[Gluster-devel] [Gluster-infra] Access to Jenkins

Nigel Babu nigelb at redhat.com
Thu Jun 16 11:28:52 UTC 2016


On Thu, Jun 16, 2016 at 12:29:24PM +0200, Niels de Vos wrote:
> On Wed, Jun 15, 2016 at 09:14:16PM +0530, Nigel Babu wrote:
> > Hello folks,
> >
> > We have 45 people who have access to Jenkins UI. Pretty much everyone will be
> > losing this access in the next couple of weeks.
> >
> > At the moment, I understand that access to the UI is essential for configuring
> > jobs. I’m going to change this in the near future. Jenkins Job Builder[1] will
> > talk to Jenkins to create/update jobs. Job information will be managed as a
> > collection of yaml files. If you want a new job, you can give us a pull request
> > with the correct format. The jobs will then be updated (probably via Jenkins).
> > You will then no longer need access to Jenkins to create or manage jobs. In
> > fact, editing the jobs in the UI will make the YAML files out of sync.
> >
> > Before we start this process, I’d love to know if you use your Jenkins access.
>
> Initially it was only possible to start regression tests by logging into
> Jenkins and running the job manually. There were fewer patches and the
> duration of the job was much shorter too.
>
> Later on, we got more slaves and longer running regression tests.
> Someone configured the Jenkins jobs to get triggered on each change that
> was posted (now modified to only run after Verified=+1). This caused a
> lot of weird side-effects, including tests failing more regularly for
> unknown reasons. Retriggering a job was only possible by clicking the
> "retrigger" link in the Jenkins webui (now we can do so with "recheck
> ..." in Gerrit comments).
>
> Sometimes regression tests cause a fatal problem on a slave. The only
> way to get the slave back, could be through a hard reboot. The reboot-vm
> job in Jenkins made that possible. The job prevented people from
> requiring a Rackspace account.
>
> Release tarballs are created through Jenkins. Anyone doing releases
> should have their own Jenkins account to run the job.
>
> I think many of the maintainers should be able to run at least the
> release job. Configuration of the jobs can be restricted, specially if
> Jenkins Job Builder is used. Somewhere in the Contributors Guide there
> should be a description on how to make changes to the Jenkins jobs. I've
> never used JBB and definitely need some assistance with it.
>   http://gluster.readthedocs.io/en/latest/Contributors-Guide/Index/
>
> HTH,
> Niels
>
>
> > If you do use it, please let me know off-list what you use it for.
> >
> > [1]: http://docs.openstack.org/infra/system-config/jjb.html
> >
> > --
> > nigelb
> > _______________________________________________
> > Gluster-infra mailing list
> > Gluster-infra at gluster.org
> > http://www.gluster.org/mailman/listinfo/gluster-infra

Hi Niels,

This is more complex than I thought, I won't be doing *anything* immediately.
I'll take some time to get configuration right so we don't accidentally end up
in a place where nobody can get work done.
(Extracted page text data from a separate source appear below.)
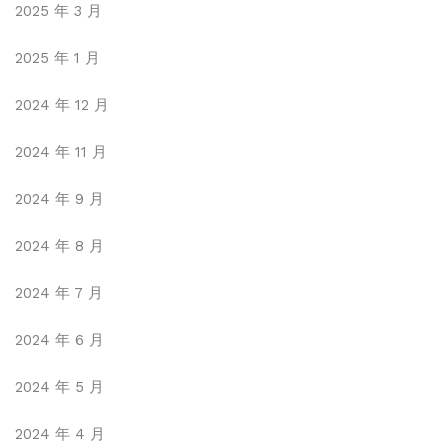
2025 年 3 月
2025 年 1 月
2024 年 12 月
2024 年 11 月
2024 年 9 月
2024 年 8 月
2024 年 7 月
2024 年 6 月
2024 年 5 月
2024 年 4 月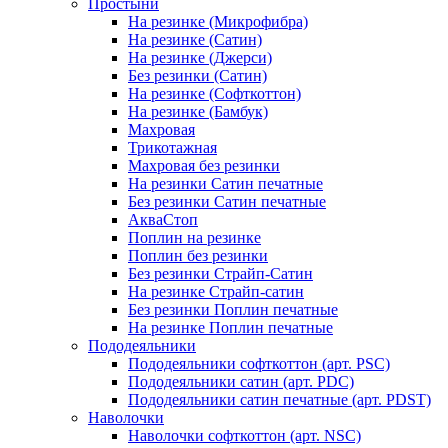
Простыни
На резинке (Микрофибра)
На резинке (Сатин)
На резинке (Джерси)
Без резинки (Сатин)
На резинке (Софткоттон)
На резинке (Бамбук)
Махровая
Трикотажная
Махровая без резинки
На резинки Сатин печатные
Без резинки Сатин печатные
АкваСтоп
Поплин на резинке
Поплин без резинки
Без резинки Страйп-Сатин
На резинке Страйп-сатин
Без резинки Поплин печатные
На резинке Поплин печатные
Пододеяльники
Пододеяльники софткоттон (арт. PSC)
Пододеяльники сатин (арт. PDC)
Пододеяльники сатин печатные (арт. PDST)
Наволочки
Наволочки софткоттон (арт. NSC)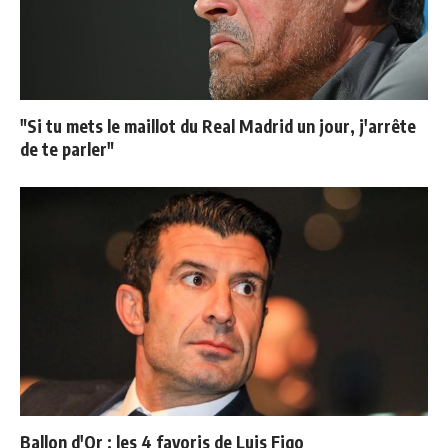
"Si tu mets le maillot du Real Madrid un jour, j'arrête
de te parler"
Ballon d'Or : les 4 favoris de Luis Figo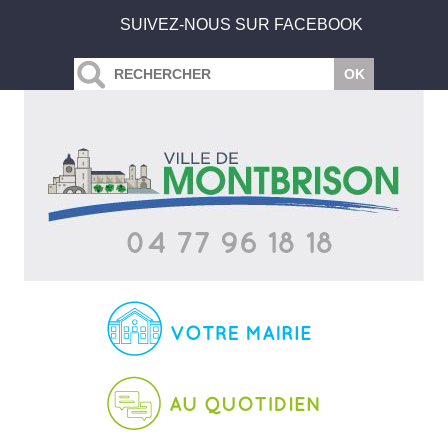
SUIVEZ-NOUS SUR FACEBOOK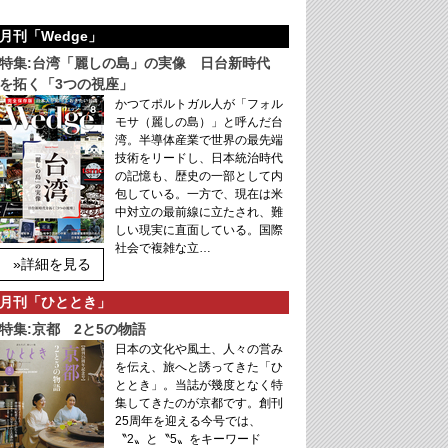
月刊「Wedge」
特集:台湾「麗しの島」の実像 日台新時代
を拓く「3つの視座」
かつてポルトガル人が「フォル
モサ（麗しの島）」と呼んだ台
湾。半導体産業で世界の最先端
技術をリードし、日本統治時代
の記憶も、歴史の一部として内
包している。一方で、現在は米
中対立の最前線に立たされ、難
しい現実に直面している。国際
社会で複雑な立…
»詳細を見る
月刊「ひととき」
特集:京都 2と5の物語
日本の文化や風土、人々の営み
を伝え、旅へと誘ってきた「ひ
ととき」。当誌が幾度となく特
集してきたのが京都です。創刊
25周年を迎える今号では、
〝2〟と〝5〟をキーワード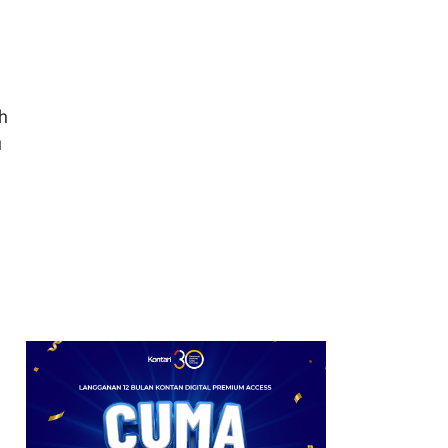
7
Dana Desa Telah
Tersalurkan Rp 16,05
Triliun Hingga Juni 2026
8
Alasan Daya Beli di Balik
h
Penundaan Pajak
u
Marketplace Dikritik, Ini
Kata Pengamat
9
PPh 22 Marketplace
Disarankan Ditunda
hingga 2027, Tunggu
Daya Beli Pulih
10
Menkeu Purbaya Perkuat
Pengawasan Laut
Perbatasan Timur
Indonesia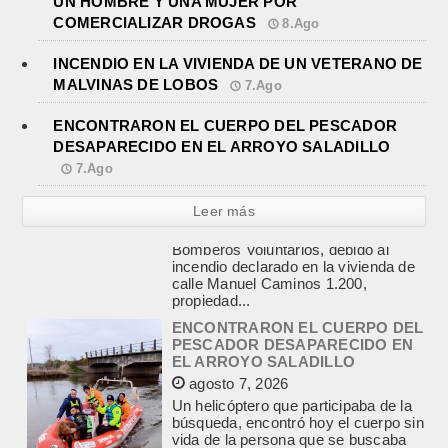
UN HOMBRE Y UNA MUJER POR
COMERCIALIZAR DROGAS
8.Ago
INCENDIO EN LA VIVIENDA DE UN VETERANO DE
MALVINAS DE LOBOS
7.Ago
ENCONTRARON EL CUERPO DEL PESCADOR
DESAPARECIDO EN EL ARROYO SALADILLO
7.Ago
Leer más
ENCONTRARON EL CUERPO DEL
PESCADOR DESAPARECIDO EN
EL ARROYO SALADILLO
agosto 7, 2026
Un helicóptero que participaba de la
búsqueda, encontró hoy el cuerpo sin
vida de la persona que se buscaba
en...
LA CAPILLA SAN CAYETANO
COLMADA EN LA MISA CENTRAL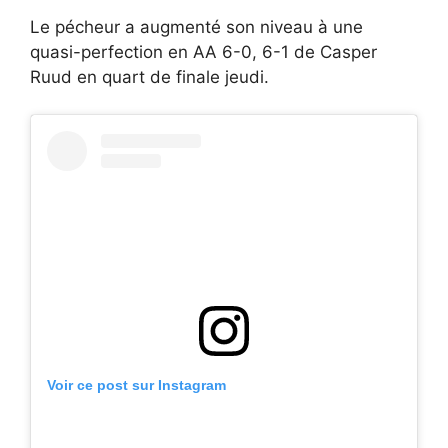
Le pécheur a augmenté son niveau à une
quasi-perfection en AA 6-0, 6-1 de Casper
Ruud en quart de finale jeudi.
Voir ce post sur Instagram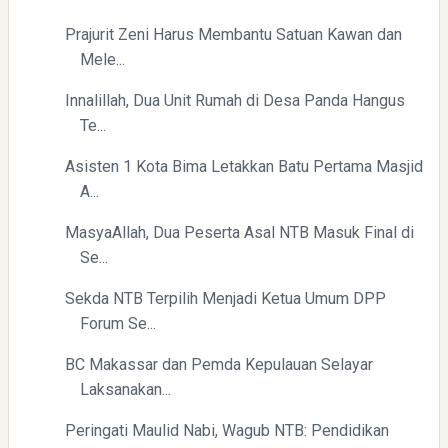
Prajurit Zeni Harus Membantu Satuan Kawan dan
Mele...
Innalillah, Dua Unit Rumah di Desa Panda Hangus
Pelajaran Berharga dari Kasus dr. Tifa dan Roy Suryo
Te...
Asisten 1 Kota Bima Letakkan Batu Pertama Masjid
A...
MasyaAllah, Dua Peserta Asal NTB Masuk Final di
Se...
Sekda NTB Terpilih Menjadi Ketua Umum DPP
Forum Se...
BC Makassar dan Pemda Kepulauan Selayar
Laksanakan...
Peringati Maulid Nabi, Wagub NTB: Pendidikan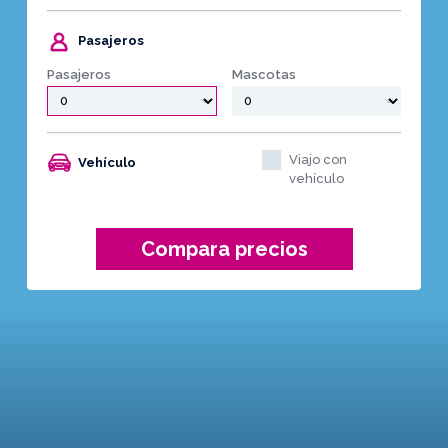
Pasajeros
Pasajeros
Mascotas
Viajo con
Vehículo
vehículo
Compara precios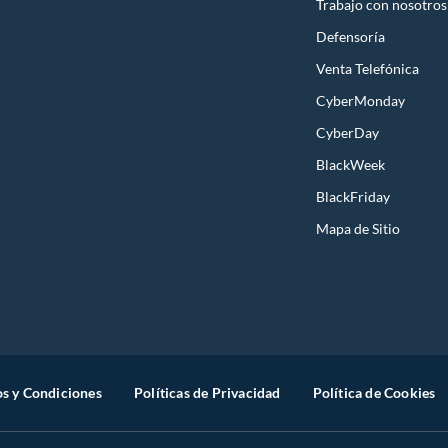
Trabajo con nosotros
Defensoría
Venta Telefónica
CyberMonday
CyberDay
BlackWeek
BlackFriday
Mapa de Sitio
s y Condiciones
Políticas de Privacidad
Política de Cookies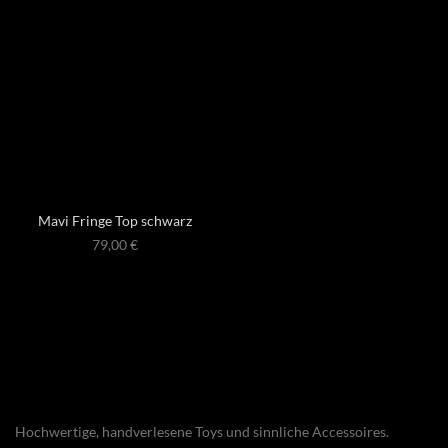
Mavi Fringe Top schwarz
79,00
€
Hochwertige, handverlesene Toys und sinnliche Accessoires.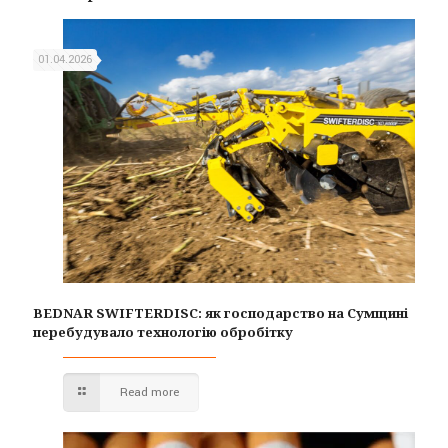
01.04.2026
BEDNAR SWIFTERDISC: як господарство на Сумщині
перебудувало технологію обробітку
Read more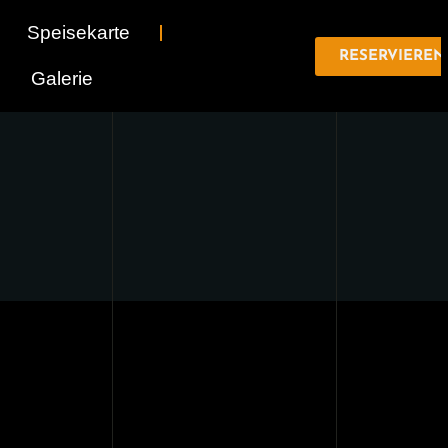
Speisekarte
RESERVIEREN
Galerie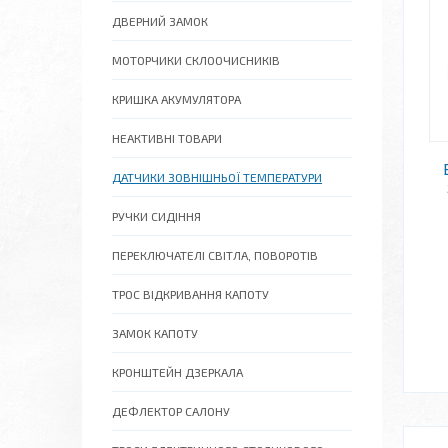
ДВЕРНИЙ ЗАМОК
МОТОРЧИКИ СКЛООЧИСНИКІВ
КРИШКА АКУМУЛЯТОРА
НЕАКТИВНІ ТОВАРИ
ДАТЧИКИ ЗОВНІШНЬОЇ ТЕМПЕРАТУРИ
РУЧКИ СИДІННЯ
ПЕРЕКЛЮЧАТЕЛІ СВІТЛА, ПОВОРОТІВ
ТРОС ВІДКРИВАННЯ КАПОТУ
ЗАМОК КАПОТУ
КРОНШТЕЙН ДЗЕРКАЛА
ДЕФЛЕКТОР САЛОНУ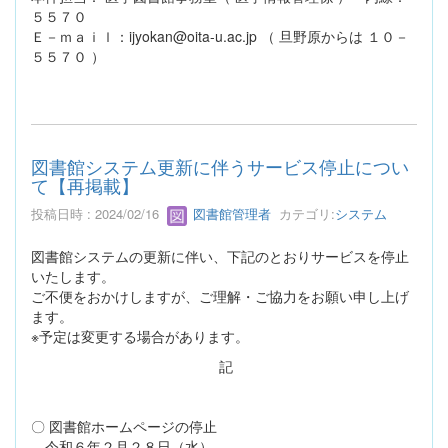
５５７０
Ｅ－ｍａｉｌ：ijyokan@oita-u.ac.jp （ 旦野原からは １０－
５５７０ ）
図書館システム更新に伴うサービス停止につい
て【再掲載】
投稿日時 : 2024/02/16
図書館管理者
カテゴリ:
システム
図書館システムの更新に伴い、下記のとおりサービスを停止
いたします。
ご不便をおかけしますが、ご理解・ご協力をお願い申し上げ
ます。
※予定は変更する場合があります。
記
〇 図書館ホームページの停止
令和６年２月２８日（水）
I'm going to slightly change what I originally intended:
1. We will still go ahead with Jenkins Job Builder. It has reasonably good
   documentation, but I'll be available to help in case anyone is stuck. I will
   convert the existing jobs into yaml format for jjb, so they will serve as an
   example. I'll make sure our documentation has a section for how to write
   jobs. Context: JJB was written by Openstack infra team who also use Jenkins
   and Gerrit, so it shouldn't give us too much trouble.
2. The VM restart is an interesting problem that I didn't have insight into
   before. I'm happy to grant current developers access to have access to the
   restart job (We have to define "current developers" at some point).
   Eventually, I hope to make it less of a problem by restarting after every
   X number of jobs, restarting after a failure, or some such (we can talk
   about this later).
3. For release jobs, I'll similiarly create a group who will have full access
   to that job. This way I won't be blocking work while we look at better
   options.

Does this solve our immediate concerns?